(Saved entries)
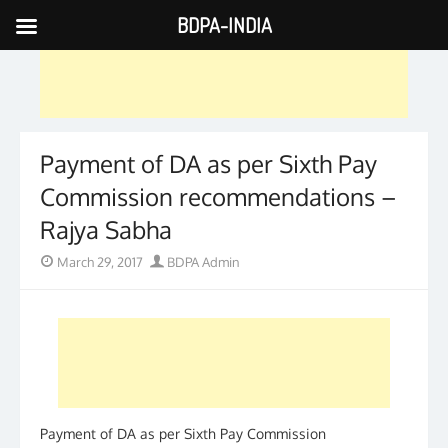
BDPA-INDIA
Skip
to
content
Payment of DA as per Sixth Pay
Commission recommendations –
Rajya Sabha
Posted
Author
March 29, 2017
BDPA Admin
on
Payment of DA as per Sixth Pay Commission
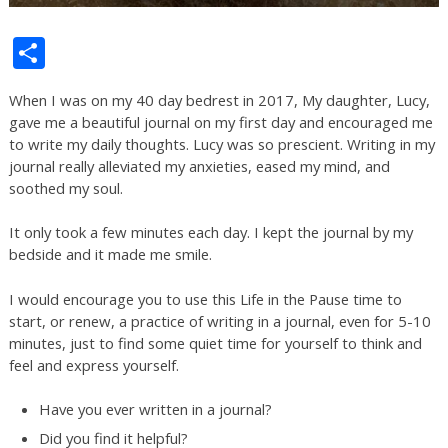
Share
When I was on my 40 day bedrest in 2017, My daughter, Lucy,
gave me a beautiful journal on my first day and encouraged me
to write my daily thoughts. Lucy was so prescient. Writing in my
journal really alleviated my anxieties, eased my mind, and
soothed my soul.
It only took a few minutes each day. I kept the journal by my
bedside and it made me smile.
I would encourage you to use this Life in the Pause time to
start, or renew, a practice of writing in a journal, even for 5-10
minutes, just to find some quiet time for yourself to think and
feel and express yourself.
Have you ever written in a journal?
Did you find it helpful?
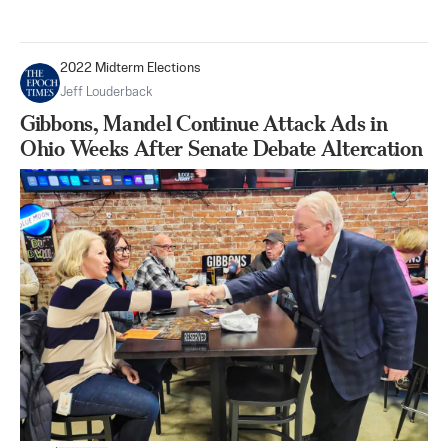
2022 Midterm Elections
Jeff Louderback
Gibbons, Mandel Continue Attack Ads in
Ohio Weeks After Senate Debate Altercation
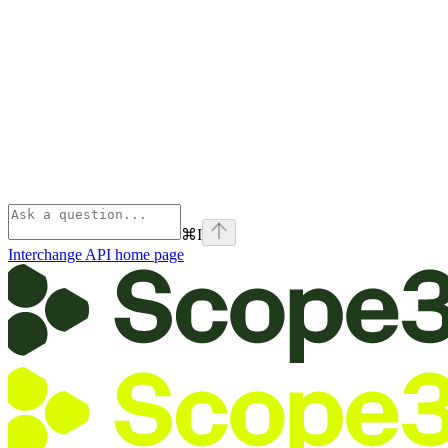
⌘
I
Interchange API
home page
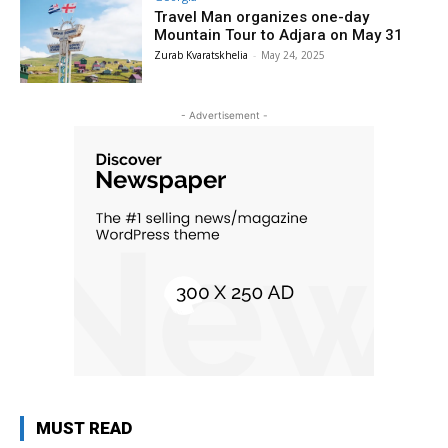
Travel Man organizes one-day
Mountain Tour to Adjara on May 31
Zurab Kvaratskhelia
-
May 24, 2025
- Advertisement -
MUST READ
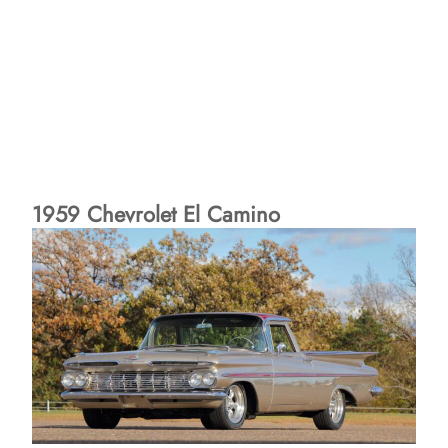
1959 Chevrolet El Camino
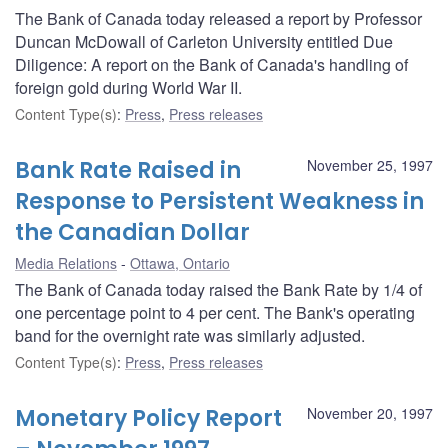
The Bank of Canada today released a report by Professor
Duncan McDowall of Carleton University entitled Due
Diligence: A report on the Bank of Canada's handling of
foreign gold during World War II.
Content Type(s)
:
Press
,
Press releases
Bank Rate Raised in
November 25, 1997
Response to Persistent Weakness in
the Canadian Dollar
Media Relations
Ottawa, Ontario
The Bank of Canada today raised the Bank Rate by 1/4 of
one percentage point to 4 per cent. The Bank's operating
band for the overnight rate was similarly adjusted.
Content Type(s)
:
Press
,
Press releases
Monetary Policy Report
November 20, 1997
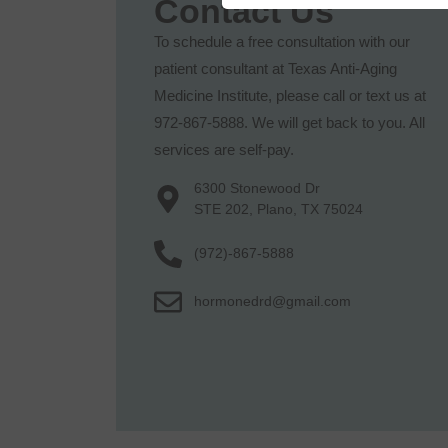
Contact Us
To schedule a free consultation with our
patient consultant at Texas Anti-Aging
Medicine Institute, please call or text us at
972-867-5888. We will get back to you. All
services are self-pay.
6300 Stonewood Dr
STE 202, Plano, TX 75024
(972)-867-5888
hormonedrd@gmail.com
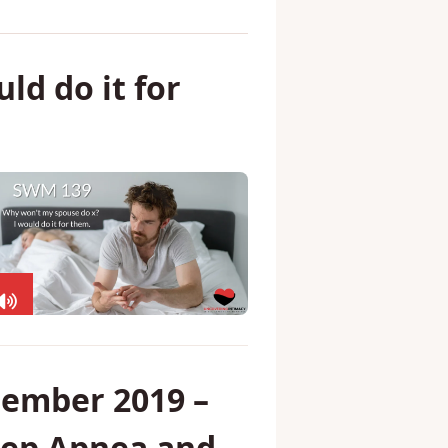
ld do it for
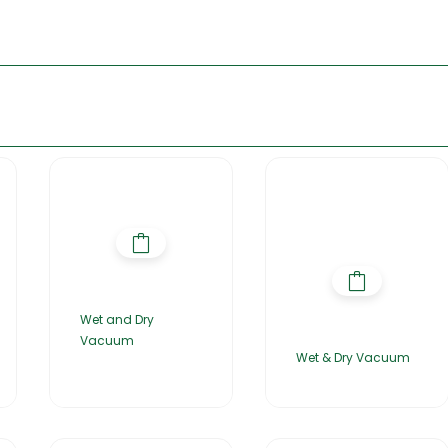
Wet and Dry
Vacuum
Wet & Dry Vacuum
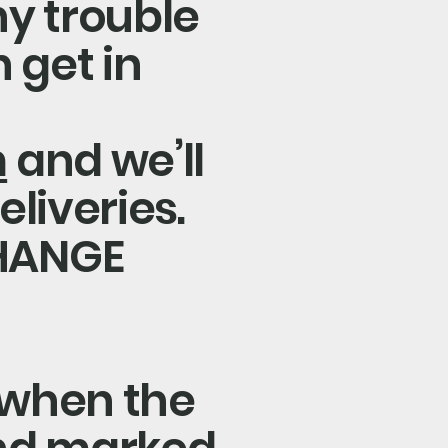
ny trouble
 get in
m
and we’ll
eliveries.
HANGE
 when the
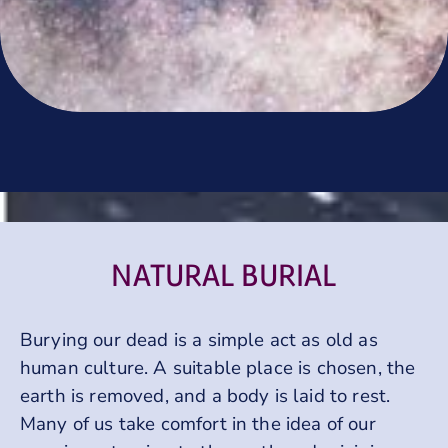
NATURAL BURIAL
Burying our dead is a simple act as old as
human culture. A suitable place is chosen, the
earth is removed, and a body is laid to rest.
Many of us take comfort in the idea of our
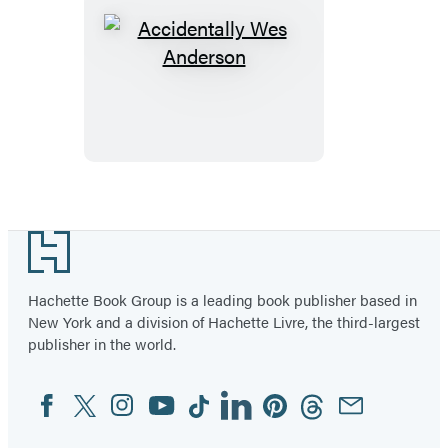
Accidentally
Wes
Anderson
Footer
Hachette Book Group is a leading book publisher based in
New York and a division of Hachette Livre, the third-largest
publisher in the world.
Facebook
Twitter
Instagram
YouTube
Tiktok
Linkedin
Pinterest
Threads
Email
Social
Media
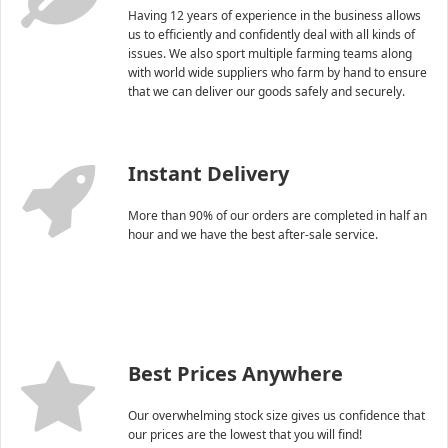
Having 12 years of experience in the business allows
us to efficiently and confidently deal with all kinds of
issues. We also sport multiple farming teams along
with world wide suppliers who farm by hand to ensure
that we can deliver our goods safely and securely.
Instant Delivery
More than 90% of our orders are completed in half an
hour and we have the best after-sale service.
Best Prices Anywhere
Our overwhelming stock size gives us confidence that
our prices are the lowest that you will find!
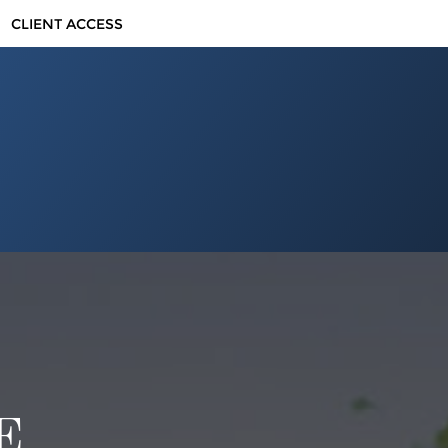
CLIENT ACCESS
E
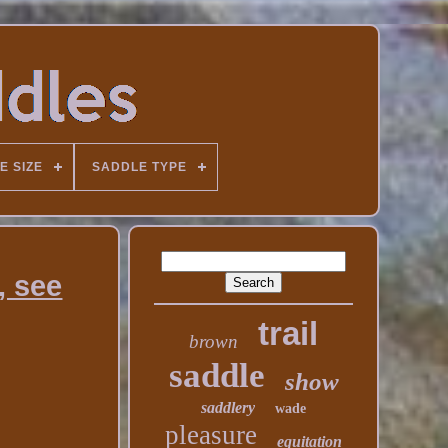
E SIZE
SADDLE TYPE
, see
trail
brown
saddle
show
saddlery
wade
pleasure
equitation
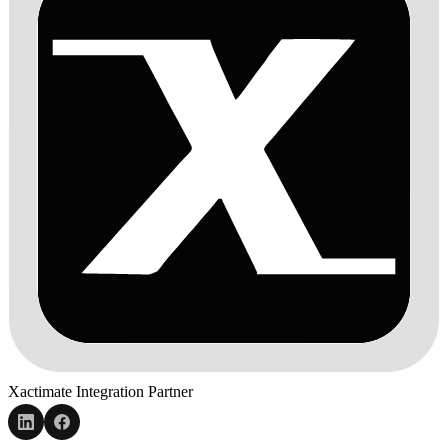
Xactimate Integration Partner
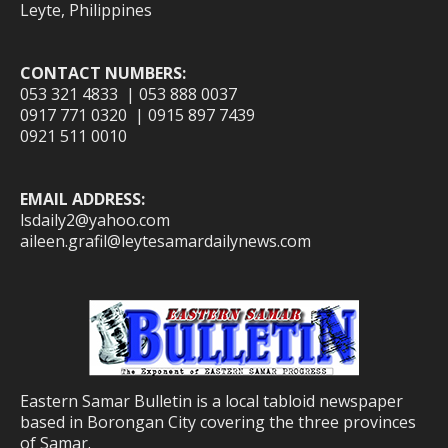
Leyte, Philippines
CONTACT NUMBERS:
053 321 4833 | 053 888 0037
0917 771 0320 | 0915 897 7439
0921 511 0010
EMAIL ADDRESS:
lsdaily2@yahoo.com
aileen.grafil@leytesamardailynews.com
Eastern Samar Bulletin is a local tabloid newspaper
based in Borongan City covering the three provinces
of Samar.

What to produce: Retype, without changes, the lines from the line holding "Eastern Samar Bulletin" to the end of the data, both ends included.

Output for this exercise:
Eastern Samar Bulletin is a local tabloid newspaper
based in Borongan City covering the three provinces
of Samar.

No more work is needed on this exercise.